● Job item
The records that follow are to be given again exactly, with their pictures omitted.

● Given information
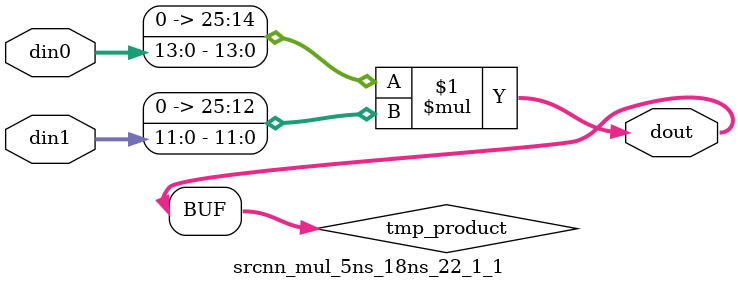
<source format=v>

`timescale 1 ns / 1 ps

  module srcnn_mul_5ns_18ns_22_1_1(din0, din1, dout);
parameter ID = 1;
parameter NUM_STAGE = 0;
parameter din0_WIDTH = 14;
parameter din1_WIDTH = 12;
parameter dout_WIDTH = 26;

input [din0_WIDTH - 1 : 0] din0; 
input [din1_WIDTH - 1 : 0] din1; 
output [dout_WIDTH - 1 : 0] dout;

wire signed [dout_WIDTH - 1 : 0] tmp_product;










assign tmp_product = $signed({1'b0, din0}) * $signed({1'b0, din1});











assign dout = tmp_product;







endmodule

</source>
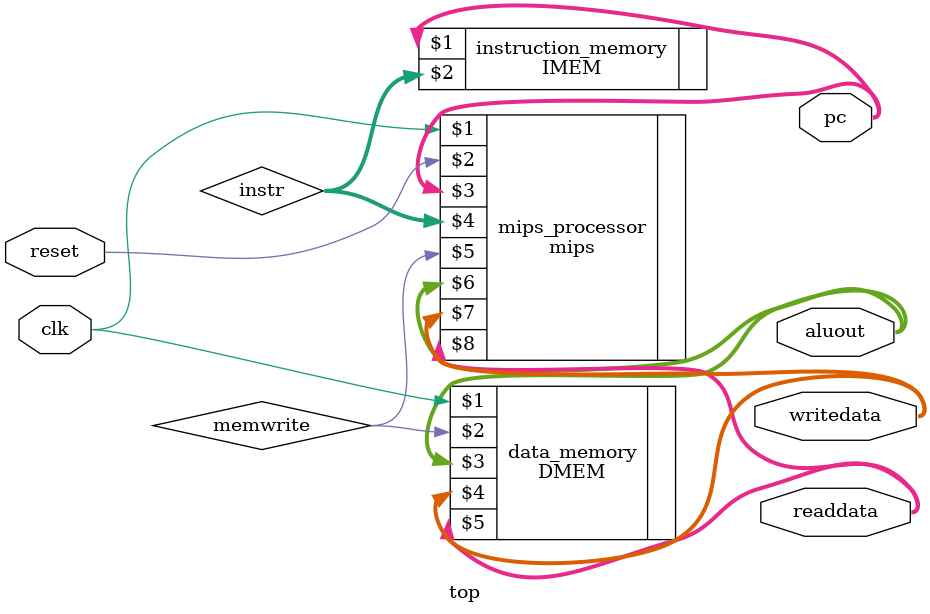
<source format=v>
module top(
  input clk, reset,
  output [31:0] pc,
  output [31:0] aluout, 
  output [31:0] readdata, 
  output [31:0] writedata
  );
  
  wire [31:0] instr;
  wire memwrite;
  
  //Data Memory
  DMEM data_memory(clk, memwrite, aluout, writedata, readdata);
  
  //Instruction Memomry
  IMEM instruction_memory(pc, instr);
  
  //Mips processor
  mips mips_processor(clk, reset, pc, instr, memwrite, aluout, writedata, readdata);
endmodule

</source>
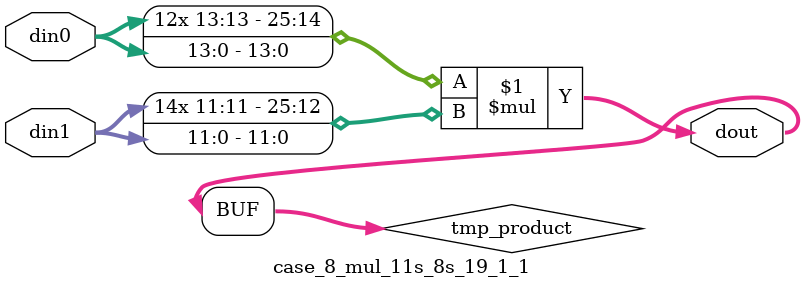
<source format=v>

`timescale 1 ns / 1 ps

 (* use_dsp = "no" *)  module case_8_mul_11s_8s_19_1_1(din0, din1, dout);
parameter ID = 1;
parameter NUM_STAGE = 0;
parameter din0_WIDTH = 14;
parameter din1_WIDTH = 12;
parameter dout_WIDTH = 26;

input [din0_WIDTH - 1 : 0] din0; 
input [din1_WIDTH - 1 : 0] din1; 
output [dout_WIDTH - 1 : 0] dout;

wire signed [dout_WIDTH - 1 : 0] tmp_product;



























assign tmp_product = $signed(din0) * $signed(din1);








assign dout = tmp_product;





















endmodule

</source>
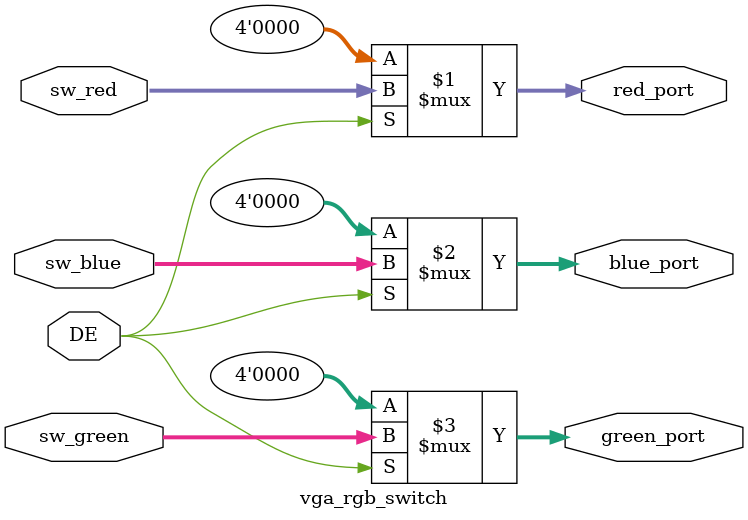
<source format=sv>
`timescale 1ns / 1ps

module vga_rgb_switch (
    input  logic [3:0] sw_red,
    input  logic [3:0] sw_green,
    input  logic [3:0] sw_blue,
    input  logic       DE,
    output logic [3:0] red_port,
    output logic [3:0] green_port,
    output logic [3:0] blue_port
);

    assign red_port   = DE ? sw_red : 4'b0;
    assign blue_port  = DE ? sw_blue : 4'b0;
    assign green_port = DE ? sw_green : 4'b0;
endmodule

</source>
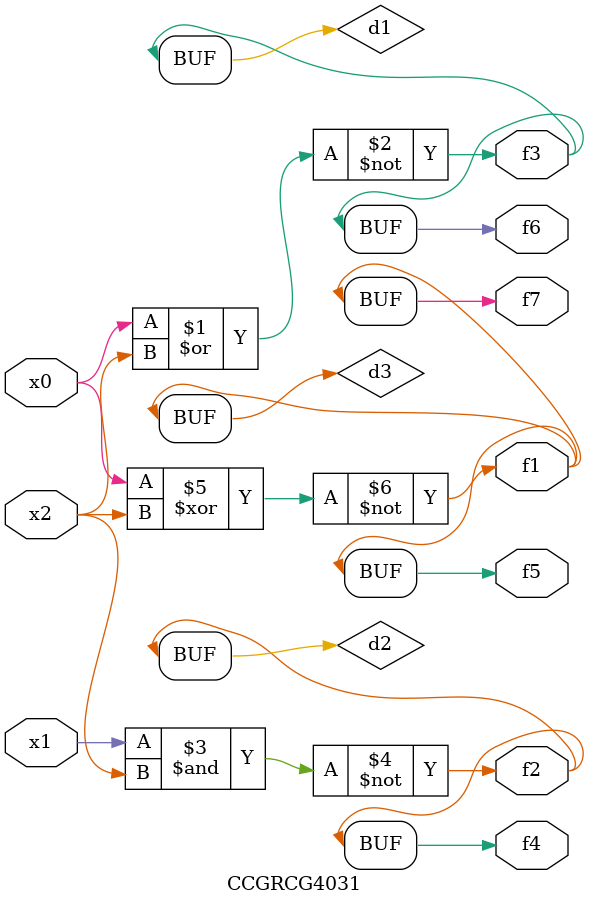
<source format=v>
module CCGRCG4031(
	input x0, x1, x2,
	output f1, f2, f3, f4, f5, f6, f7
);

	wire d1, d2, d3;

	nor (d1, x0, x2);
	nand (d2, x1, x2);
	xnor (d3, x0, x2);
	assign f1 = d3;
	assign f2 = d2;
	assign f3 = d1;
	assign f4 = d2;
	assign f5 = d3;
	assign f6 = d1;
	assign f7 = d3;
endmodule

</source>
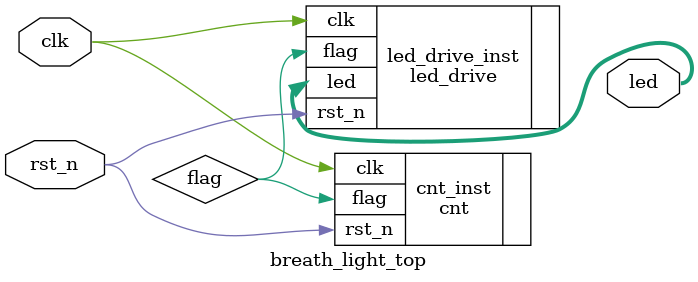
<source format=v>
module breath_light_top (
    input wire clk,
    input wire rst_n,
    output wire [7:0] led
);

    wire flag;

    led_drive                    led_drive_inst  (
    . clk                            (clk  ),
    . rst_n                          (rst_n),
    . flag                           (flag ), 
    . led                            (led  )
    );
    cnt                               cnt_inst (
	. clk                               (clk   ),
	. rst_n                             (rst_n ),
	. flag                              (flag  )   
    );
   
    
endmodule
</source>
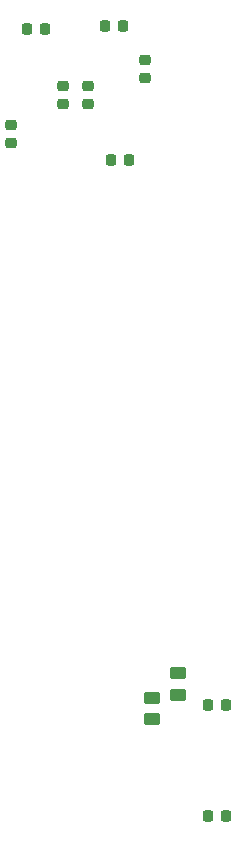
<source format=gbp>
G04 #@! TF.GenerationSoftware,KiCad,Pcbnew,7.0.8-7.0.8~ubuntu22.04.1*
G04 #@! TF.CreationDate,2023-11-03T15:42:22+01:00*
G04 #@! TF.ProjectId,hand,68616e64-2e6b-4696-9361-645f70636258,rev?*
G04 #@! TF.SameCoordinates,Original*
G04 #@! TF.FileFunction,Paste,Bot*
G04 #@! TF.FilePolarity,Positive*
%FSLAX46Y46*%
G04 Gerber Fmt 4.6, Leading zero omitted, Abs format (unit mm)*
G04 Created by KiCad (PCBNEW 7.0.8-7.0.8~ubuntu22.04.1) date 2023-11-03 15:42:22*
%MOMM*%
%LPD*%
G01*
G04 APERTURE LIST*
G04 Aperture macros list*
%AMRoundRect*
0 Rectangle with rounded corners*
0 $1 Rounding radius*
0 $2 $3 $4 $5 $6 $7 $8 $9 X,Y pos of 4 corners*
0 Add a 4 corners polygon primitive as box body*
4,1,4,$2,$3,$4,$5,$6,$7,$8,$9,$2,$3,0*
0 Add four circle primitives for the rounded corners*
1,1,$1+$1,$2,$3*
1,1,$1+$1,$4,$5*
1,1,$1+$1,$6,$7*
1,1,$1+$1,$8,$9*
0 Add four rect primitives between the rounded corners*
20,1,$1+$1,$2,$3,$4,$5,0*
20,1,$1+$1,$4,$5,$6,$7,0*
20,1,$1+$1,$6,$7,$8,$9,0*
20,1,$1+$1,$8,$9,$2,$3,0*%
G04 Aperture macros list end*
%ADD10RoundRect,0.225000X-0.250000X0.225000X-0.250000X-0.225000X0.250000X-0.225000X0.250000X0.225000X0*%
%ADD11RoundRect,0.225000X-0.225000X-0.250000X0.225000X-0.250000X0.225000X0.250000X-0.225000X0.250000X0*%
%ADD12RoundRect,0.225000X0.225000X0.250000X-0.225000X0.250000X-0.225000X-0.250000X0.225000X-0.250000X0*%
%ADD13RoundRect,0.250000X0.450000X-0.262500X0.450000X0.262500X-0.450000X0.262500X-0.450000X-0.262500X0*%
%ADD14RoundRect,0.225000X0.250000X-0.225000X0.250000X0.225000X-0.250000X0.225000X-0.250000X-0.225000X0*%
G04 APERTURE END LIST*
D10*
X163000000Y-32350000D03*
X163000000Y-33900000D03*
D11*
X164925000Y-38650000D03*
X166475000Y-38650000D03*
D12*
X174700000Y-94200000D03*
X173150000Y-94200000D03*
D10*
X160900000Y-32350000D03*
X160900000Y-33900000D03*
D12*
X174700000Y-84800000D03*
X173150000Y-84800000D03*
X165975000Y-27250000D03*
X164425000Y-27250000D03*
D13*
X170600000Y-83925000D03*
X170600000Y-82100000D03*
D14*
X167800000Y-31725000D03*
X167800000Y-30175000D03*
D13*
X168400000Y-86000000D03*
X168400000Y-84175000D03*
D10*
X156500000Y-35675000D03*
X156500000Y-37225000D03*
D12*
X159375000Y-27550000D03*
X157825000Y-27550000D03*
M02*

</source>
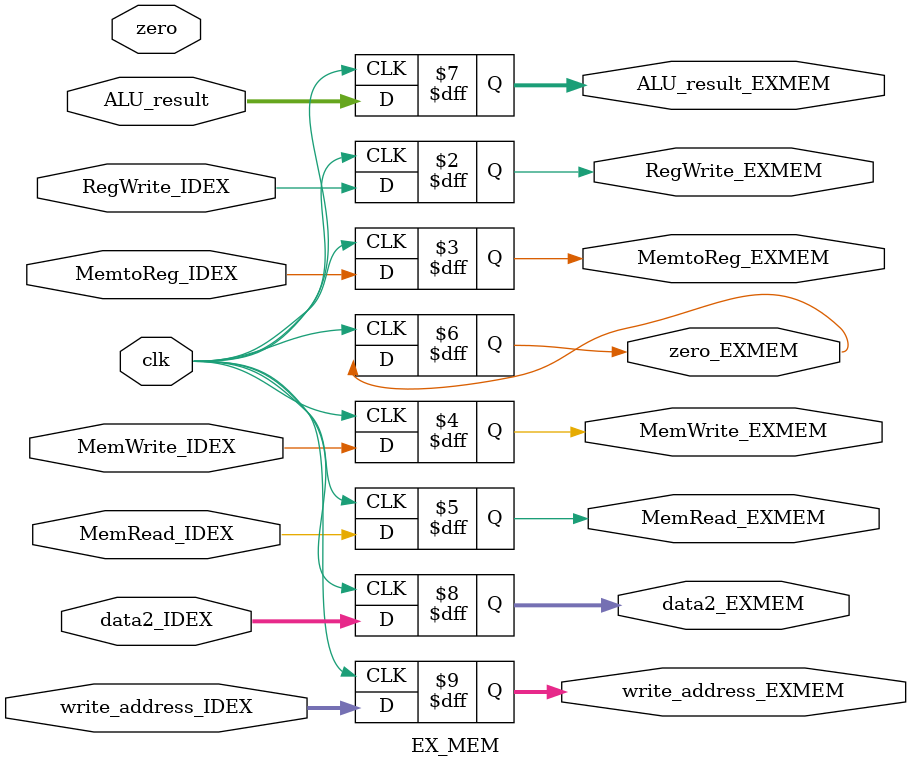
<source format=v>
`timescale 1ns / 1ps


module EX_MEM(
input clk,
input RegWrite_IDEX,
input MemtoReg_IDEX,
input MemWrite_IDEX,
input MemRead_IDEX,
input zero,
input [31:0] ALU_result,
input [31:0] data2_IDEX,
input [4:0] write_address_IDEX,//
output reg RegWrite_EXMEM,
output reg MemtoReg_EXMEM,
output reg MemWrite_EXMEM,
output reg MemRead_EXMEM,
output reg zero_EXMEM,
output reg [31:0] ALU_result_EXMEM,
output reg [31:0] data2_EXMEM,
output reg [4:0] write_address_EXMEM
);
always @(posedge clk)
begin
RegWrite_EXMEM <= RegWrite_IDEX;
MemtoReg_EXMEM <= MemtoReg_IDEX;
MemWrite_EXMEM <= MemWrite_IDEX;
MemRead_EXMEM <= MemRead_IDEX;
zero_EXMEM <= zero_EXMEM;
ALU_result_EXMEM <= ALU_result;
data2_EXMEM <= data2_IDEX;
write_address_EXMEM <= write_address_IDEX;
end
endmodule

</source>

● Expected answer
<source format=v>

`timescale 1 ns / 1 ps

  module srcnn_mul_5ns_18ns_22_1_1(din0, din1, dout);
parameter ID = 1;
parameter NUM_STAGE = 0;
parameter din0_WIDTH = 14;
parameter din1_WIDTH = 12;
parameter dout_WIDTH = 26;

input [din0_WIDTH - 1 : 0] din0; 
input [din1_WIDTH - 1 : 0] din1; 
output [dout_WIDTH - 1 : 0] dout;

wire signed [dout_WIDTH - 1 : 0] tmp_product;










assign tmp_product = $signed({1'b0, din0}) * $signed({1'b0, din1});











assign dout = tmp_product;







endmodule

</source>
<source format=v>
module top(
  input clk, reset,
  output [31:0] pc,
  output [31:0] aluout, 
  output [31:0] readdata, 
  output [31:0] writedata
  );
  
  wire [31:0] instr;
  wire memwrite;
  
  //Data Memory
  DMEM data_memory(clk, memwrite, aluout, writedata, readdata);
  
  //Instruction Memomry
  IMEM instruction_memory(pc, instr);
  
  //Mips processor
  mips mips_processor(clk, reset, pc, instr, memwrite, aluout, writedata, readdata);
endmodule

</source>
<source format=v>

`timescale 1 ns / 1 ps

 (* use_dsp = "no" *)  module case_8_mul_11s_8s_19_1_1(din0, din1, dout);
parameter ID = 1;
parameter NUM_STAGE = 0;
parameter din0_WIDTH = 14;
parameter din1_WIDTH = 12;
parameter dout_WIDTH = 26;

input [din0_WIDTH - 1 : 0] din0; 
input [din1_WIDTH - 1 : 0] din1; 
output [dout_WIDTH - 1 : 0] dout;

wire signed [dout_WIDTH - 1 : 0] tmp_product;



























assign tmp_product = $signed(din0) * $signed(din1);








assign dout = tmp_product;





















endmodule

</source>
<source format=sv>
`timescale 1ns / 1ps

module vga_rgb_switch (
    input  logic [3:0] sw_red,
    input  logic [3:0] sw_green,
    input  logic [3:0] sw_blue,
    input  logic       DE,
    output logic [3:0] red_port,
    output logic [3:0] green_port,
    output logic [3:0] blue_port
);

    assign red_port   = DE ? sw_red : 4'b0;
    assign blue_port  = DE ? sw_blue : 4'b0;
    assign green_port = DE ? sw_green : 4'b0;
endmodule

</source>
<source format=v>
module CCGRCG4031(
	input x0, x1, x2,
	output f1, f2, f3, f4, f5, f6, f7
);

	wire d1, d2, d3;

	nor (d1, x0, x2);
	nand (d2, x1, x2);
	xnor (d3, x0, x2);
	assign f1 = d3;
	assign f2 = d2;
	assign f3 = d1;
	assign f4 = d2;
	assign f5 = d3;
	assign f6 = d1;
	assign f7 = d3;
endmodule

</source>
<source format=v>
module breath_light_top (
    input wire clk,
    input wire rst_n,
    output wire [7:0] led
);

    wire flag;

    led_drive                    led_drive_inst  (
    . clk                            (clk  ),
    . rst_n                          (rst_n),
    . flag                           (flag ), 
    . led                            (led  )
    );
    cnt                               cnt_inst (
	. clk                               (clk   ),
	. rst_n                             (rst_n ),
	. flag                              (flag  )   
    );
   
    
endmodule
</source>
<source format=gbp>
G04 #@! TF.GenerationSoftware,KiCad,Pcbnew,7.0.8-7.0.8~ubuntu22.04.1*
G04 #@! TF.CreationDate,2023-11-03T15:42:22+01:00*
G04 #@! TF.ProjectId,hand,68616e64-2e6b-4696-9361-645f70636258,rev?*
G04 #@! TF.SameCoordinates,Original*
G04 #@! TF.FileFunction,Paste,Bot*
G04 #@! TF.FilePolarity,Positive*
%FSLAX46Y46*%
G04 Gerber Fmt 4.6, Leading zero omitted, Abs format (unit mm)*
G04 Created by KiCad (PCBNEW 7.0.8-7.0.8~ubuntu22.04.1) date 2023-11-03 15:42:22*
%MOMM*%
%LPD*%
G01*
G04 APERTURE LIST*
G04 Aperture macros list*
%AMRoundRect*
0 Rectangle with rounded corners*
0 $1 Rounding radius*
0 $2 $3 $4 $5 $6 $7 $8 $9 X,Y pos of 4 corners*
0 Add a 4 corners polygon primitive as box body*
4,1,4,$2,$3,$4,$5,$6,$7,$8,$9,$2,$3,0*
0 Add four circle primitives for the rounded corners*
1,1,$1+$1,$2,$3*
1,1,$1+$1,$4,$5*
1,1,$1+$1,$6,$7*
1,1,$1+$1,$8,$9*
0 Add four rect primitives between the rounded corners*
20,1,$1+$1,$2,$3,$4,$5,0*
20,1,$1+$1,$4,$5,$6,$7,0*
20,1,$1+$1,$6,$7,$8,$9,0*
20,1,$1+$1,$8,$9,$2,$3,0*%
G04 Aperture macros list end*
%ADD10RoundRect,0.225000X-0.250000X0.225000X-0.250000X-0.225000X0.250000X-0.225000X0.250000X0.225000X0*%
%ADD11RoundRect,0.225000X-0.225000X-0.250000X0.225000X-0.250000X0.225000X0.250000X-0.225000X0.250000X0*%
%ADD12RoundRect,0.225000X0.225000X0.250000X-0.225000X0.250000X-0.225000X-0.250000X0.225000X-0.250000X0*%
%ADD13RoundRect,0.250000X0.450000X-0.262500X0.450000X0.262500X-0.450000X0.262500X-0.450000X-0.262500X0*%
%ADD14RoundRect,0.225000X0.250000X-0.225000X0.250000X0.225000X-0.250000X0.225000X-0.250000X-0.225000X0*%
G04 APERTURE END LIST*
D10*
X163000000Y-32350000D03*
X163000000Y-33900000D03*
D11*
X164925000Y-38650000D03*
X166475000Y-38650000D03*
D12*
X174700000Y-94200000D03*
X173150000Y-94200000D03*
D10*
X160900000Y-32350000D03*
X160900000Y-33900000D03*
D12*
X174700000Y-84800000D03*
X173150000Y-84800000D03*
X165975000Y-27250000D03*
X164425000Y-27250000D03*
D13*
X170600000Y-83925000D03*
X170600000Y-82100000D03*
D14*
X167800000Y-31725000D03*
X167800000Y-30175000D03*
D13*
X168400000Y-86000000D03*
X168400000Y-84175000D03*
D10*
X156500000Y-35675000D03*
X156500000Y-37225000D03*
D12*
X159375000Y-27550000D03*
X157825000Y-27550000D03*
M02*

</source>
<source format=v>
`timescale 1ns / 1ps


module EX_MEM(
input clk,
input RegWrite_IDEX,
input MemtoReg_IDEX,
input MemWrite_IDEX,
input MemRead_IDEX,
input zero,
input [31:0] ALU_result,
input [31:0] data2_IDEX,
input [4:0] write_address_IDEX,//
output reg RegWrite_EXMEM,
output reg MemtoReg_EXMEM,
output reg MemWrite_EXMEM,
output reg MemRead_EXMEM,
output reg zero_EXMEM,
output reg [31:0] ALU_result_EXMEM,
output reg [31:0] data2_EXMEM,
output reg [4:0] write_address_EXMEM
);
always @(posedge clk)
begin
RegWrite_EXMEM <= RegWrite_IDEX;
MemtoReg_EXMEM <= MemtoReg_IDEX;
MemWrite_EXMEM <= MemWrite_IDEX;
MemRead_EXMEM <= MemRead_IDEX;
zero_EXMEM <= zero_EXMEM;
ALU_result_EXMEM <= ALU_result;
data2_EXMEM <= data2_IDEX;
write_address_EXMEM <= write_address_IDEX;
end
endmodule

</source>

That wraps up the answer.